Anish Kapoor has joined the shouts of dissent against the actions of new US President Donald Trump and created a protest work inspired by the great Joseph Beuys. He is calling on others to do the same.
Kapoor has re-created the poster for Beuys’ performance work I Like America and America Likes Me (1974). It features a photograph of Kapoor with the title I Like America and America Doesn’t Like Me written in a pseudo Antiqua–Fraktur font commonly associated with Nazi German media.
“I call on fellow artists and citizens to disseminate their name and image using Joseph Beuys’ seminal work of art as a focus for social change,” said Kapoor in a statement. ”Our silence makes us complicit with the politics of exclusion. We will not be silent.”

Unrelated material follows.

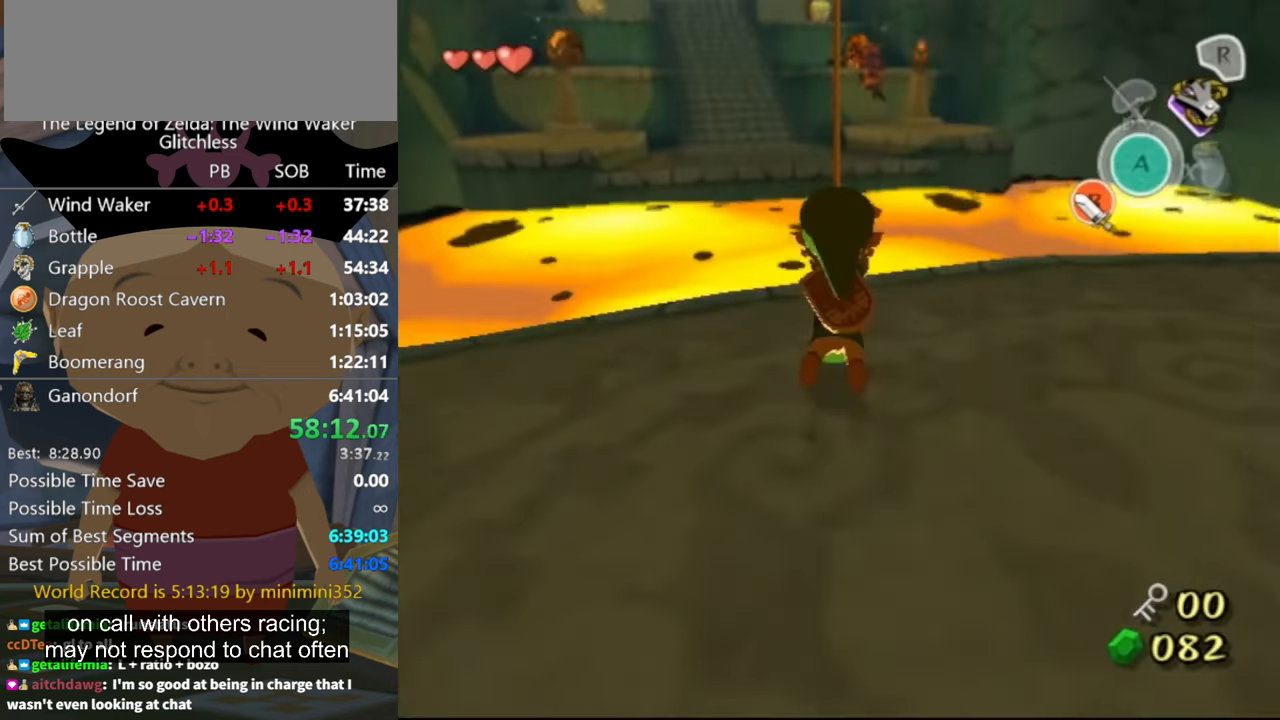
{"buttons": [], "left_stick": "up-left", "right_stick": "center", "button_events": []}
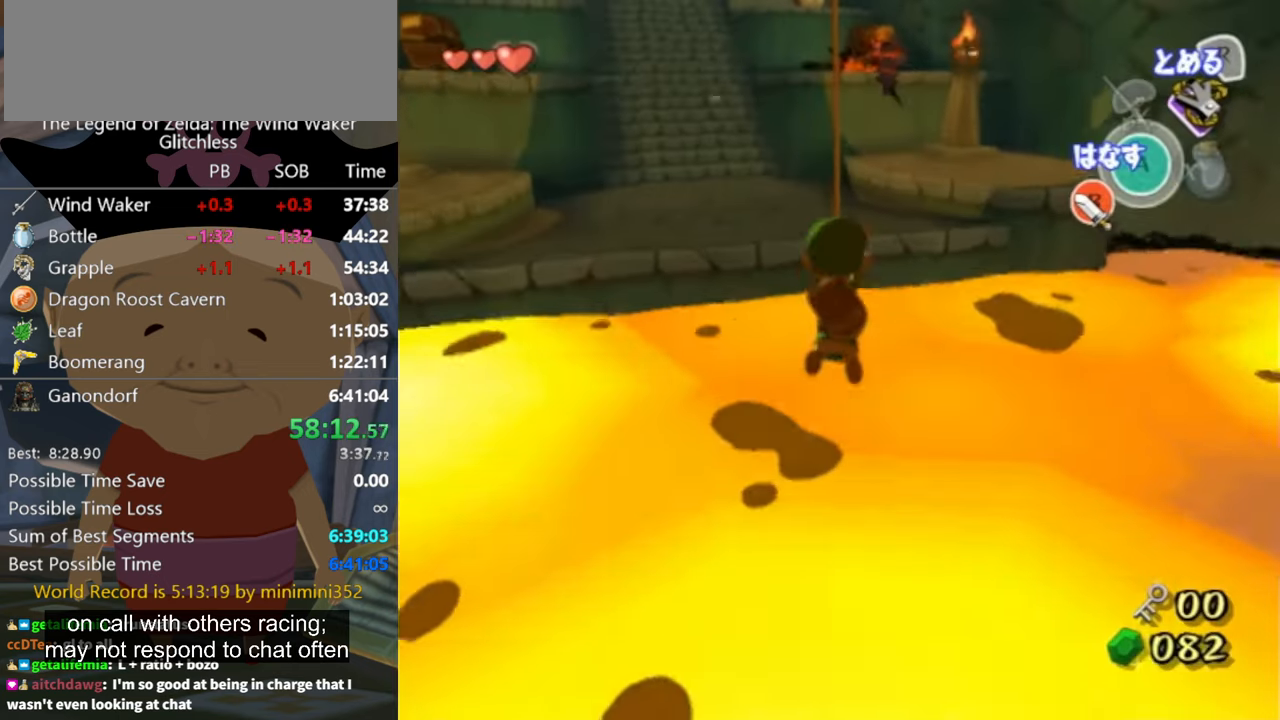
{"buttons": [], "left_stick": "up-left", "right_stick": "center", "button_events": [[333, "A", "down"], [433, "A", "up"]]}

Donald Trump’s acts, including restricting those with origins in certain Muslim-majority countries access to the United States, since entering office just over ten days ago have sparked protests around the world as well as from within the art world.
Beuys’ 1974 work saw him wrapped in felt upon arriving at JFK airport in New York, and transported to the René Block Gallery in an ambulance, where he spent the entirety of his three-day stay in a room with only a torch, a cane, a wild coyote, and a felt blanket. The performance is seen as a protest work, as Beuys never really saw any of the US, or technically set foot on American soil.
The British-Indian Kapoor, whose mother is Jewish, is no stranger to protest. In 2015 he completed a walk for refugees with Chinese dissident artist Ai Weiwei across London and had a heated dispute with members of the French political class after he refused to remove anti-Semitic graffiti from his work on view at the Palace of Versailles.